- [Aim]:
Carry on the article below about becoming a data scientist in 2022, starting right after its last sentence.

- [Source]:
Yes, 2021 has come and gone and it is not unusual to come across blog posts tagging the new year! While we at Data Insight are also about to share our own cliché yearly article with you, let this serve as a reminder that the Data Science community is an evolving field and the content is only relevant as per the changes that have occurred in the field in the past few months, and will remain relevant for as long as time permits, perhaps just two months or two years!


Having said that, it is good to quickly remind you that as a data scientist, you will ideally not be working alone but rather in a team of other professionals like data engineers, data analyst, cloud engineers, and business developers, and so you do not have to put the whole world on your head! This is essential so that you will not be forced to align with employers that ask for unbelievable skill sets to hire you this year.




Now that we have a simple but fairly representative list of what most data scientists do, we can now proceed to how to become one. Also, we will touch on the soft skills first before going into the technical areas.


What Exactly is the Job of Data scientists

  1. Identify problems that when solved create opportunities

  2. Determine the type of data needed and communicate with Data Engineers and other important member to set it up

  3. Access datasets from their storage

  4. Clean and validate the datasets

  5. Carry out data preprocessing such as feature engineering, standardization, etc. as required

  6. Build predictive and/or prescriptive models

  7. Build visualization tools and reports to communicate results


Important Soft Skills

Develop an Analytical Mindset

As stated above, the first and major step towards being a data scientist is to be a problem spotter. Not just any problem though, but one that can open doors to profitable, risk-mitigating, optimal-solution opportunities. And to do this requires that you have that analytical knack or better still develop one. While this may sound a little vague as compared to when you are asked to learn Python or R, you are likely to fall a victim of hot air and end up solving problems that have no real usefulness.


Analytical skills help you think in a stepwise, rational manner which is critical to not just spotting the right problem but knowing how to navigate the solution path.


Activities such as being observant, reading frequently, going beyond the surface to understand how things actually work, and playing brain-teasers are some of the many ways you can improve your analytical powers.


Be Ready to Research for Domain Knowledge

Data Science goes beyond just jumping on data and doing the technical stuff that everybody and MOOCs seem to only talk about. After prepping yourself with the analytical part of problem identification and simplification, you will definitely need to go deeper to understand the subject matter. Except you are some sort of Renaissance man, you obviously cannot be adept in several fields, which, as we have it, is usually the case with Data Science, and Year 2022 will not be different.


Another way to navigate this is to specialize in time, that is, focus your Data Science on just a sector, say finance or healthcare. That way you can be a master in that area. However, specializing does not mean you should only know one thing, but rather that you are best at doing it.


Learn to Communicate Effectively

This obviously cannot be emphasized enough. Everything you do as a Data Scientist requires sound communication. From communicating your needs to other team members down to communicating results to stakeholders and sometimes end users, you really will be flexing your speaking and writing skills.


Poor communication will not only make working with you difficult for others, it will also make your efforts, however great, to go underappreciated. So do well to leverage the wealth of free resources online to hone your communication.

- [Entries supplied]:
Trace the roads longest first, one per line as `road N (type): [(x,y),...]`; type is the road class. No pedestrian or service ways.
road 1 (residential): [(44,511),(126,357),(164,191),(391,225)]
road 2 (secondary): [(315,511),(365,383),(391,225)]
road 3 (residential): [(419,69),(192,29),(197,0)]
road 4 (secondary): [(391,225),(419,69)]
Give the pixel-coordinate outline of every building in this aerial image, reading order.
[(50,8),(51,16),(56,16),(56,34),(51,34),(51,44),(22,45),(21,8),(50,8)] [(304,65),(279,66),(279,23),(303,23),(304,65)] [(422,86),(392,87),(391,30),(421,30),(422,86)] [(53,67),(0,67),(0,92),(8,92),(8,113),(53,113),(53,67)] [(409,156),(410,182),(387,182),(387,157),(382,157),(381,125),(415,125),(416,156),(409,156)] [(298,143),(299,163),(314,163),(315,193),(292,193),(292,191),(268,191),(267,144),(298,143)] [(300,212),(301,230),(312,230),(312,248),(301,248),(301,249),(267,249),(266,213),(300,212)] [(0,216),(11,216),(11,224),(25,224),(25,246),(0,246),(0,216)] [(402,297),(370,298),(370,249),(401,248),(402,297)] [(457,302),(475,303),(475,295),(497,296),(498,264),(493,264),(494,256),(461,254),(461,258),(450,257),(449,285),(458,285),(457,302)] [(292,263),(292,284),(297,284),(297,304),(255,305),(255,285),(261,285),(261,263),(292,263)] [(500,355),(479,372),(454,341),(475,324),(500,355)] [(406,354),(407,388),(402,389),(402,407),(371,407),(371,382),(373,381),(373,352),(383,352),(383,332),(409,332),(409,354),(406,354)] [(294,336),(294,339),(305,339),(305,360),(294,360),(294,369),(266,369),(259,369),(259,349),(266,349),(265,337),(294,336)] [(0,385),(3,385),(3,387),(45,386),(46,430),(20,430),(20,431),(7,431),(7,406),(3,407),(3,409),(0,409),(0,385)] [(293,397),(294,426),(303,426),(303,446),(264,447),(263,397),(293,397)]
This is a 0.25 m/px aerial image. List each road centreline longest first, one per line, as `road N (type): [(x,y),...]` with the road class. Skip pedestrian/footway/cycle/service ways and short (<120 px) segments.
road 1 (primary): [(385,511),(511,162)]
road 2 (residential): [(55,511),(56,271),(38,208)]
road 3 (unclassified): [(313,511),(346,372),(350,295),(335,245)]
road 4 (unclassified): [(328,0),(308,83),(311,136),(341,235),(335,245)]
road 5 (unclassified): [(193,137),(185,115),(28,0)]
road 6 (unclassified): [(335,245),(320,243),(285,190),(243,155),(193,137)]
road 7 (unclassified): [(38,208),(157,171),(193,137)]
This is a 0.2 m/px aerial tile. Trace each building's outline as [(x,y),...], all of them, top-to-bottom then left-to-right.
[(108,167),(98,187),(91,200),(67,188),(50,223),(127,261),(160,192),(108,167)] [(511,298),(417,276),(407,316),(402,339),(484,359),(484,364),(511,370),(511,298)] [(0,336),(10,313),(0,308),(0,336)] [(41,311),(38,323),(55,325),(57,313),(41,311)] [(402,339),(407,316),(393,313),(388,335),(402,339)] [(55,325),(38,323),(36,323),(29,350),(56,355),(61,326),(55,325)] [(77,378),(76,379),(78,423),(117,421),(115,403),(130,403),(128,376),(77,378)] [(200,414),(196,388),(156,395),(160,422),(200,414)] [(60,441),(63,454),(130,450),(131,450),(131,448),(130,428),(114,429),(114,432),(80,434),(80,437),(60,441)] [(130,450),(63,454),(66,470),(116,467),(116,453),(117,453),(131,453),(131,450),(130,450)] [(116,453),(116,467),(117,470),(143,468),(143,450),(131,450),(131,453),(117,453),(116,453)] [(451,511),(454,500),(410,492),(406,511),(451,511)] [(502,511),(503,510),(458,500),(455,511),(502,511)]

- [Output of the exercise]:
Technical Skills

Many Things are Sequel to SQL

Yes! I can’t say the first technical skill you must have seen elsewhere, but I can tell you that SQL is still the de facto data language entering 2022. Many reasons for this assertion. First, except if you use Data Science for some personal, small-scale project where your data are on downloaded files or dependent on some API, you would 100 percent be working with SQL as most standard businesses have their datasets residing in databases and data warehouses. And both of these are built on SQL, that is, you need to write queries to access them.


Also, save a role or two, all other roles within the Data Science spectrum also work with SQL and there will be a lot of collaboration to keep everyone in sync. Querying and manipulating are indispensable parts of your role and that is just what SQL does. Plus, its syntax is almost like plain English and you would have no trouble grabbing it.


I can go on and on about the importance of SQL for you to stay relevant in your data Science career but you will do well to go on and on to at least an intermediate level of expertise.


Brush up your Mathematics and Statistics

This is one step many Data Scientists shy away from, and need I say that you’re not one if your basic Statistics sulk. You wonder? Very easy! Everything we do in Data Science has its theoretical footing in these two fields, and we are only leveraging the powers of computers and programming languages to make the calculations and complex mathematics easier for us. So without an intuitive understanding of the underlying Mathematics, then you run the risk of building blind models.


Of course it may not be a palatable part of the learning curve, but video resources abound on YouTube where these Mathematical concepts are delineated to their simplest form. Plus, you don’t have to learn it all or once.


Pick up Python or R

Well, you can’t do without at least one scripting language and one of these two languages will serve you very well as I know of no other way you clean and model your data without either of these tools, at least by popular opinion. Thankfully both languages are fairly easy to learn. If you opt for Python, you can start with concepts like data types, operators, data structures, control flow, and functions. Then work your way up to important libraries like Pandas, Numpy, Matplotlib Scipy, Scikit-Learn, etc. With these you can start getting your hands dirty with models.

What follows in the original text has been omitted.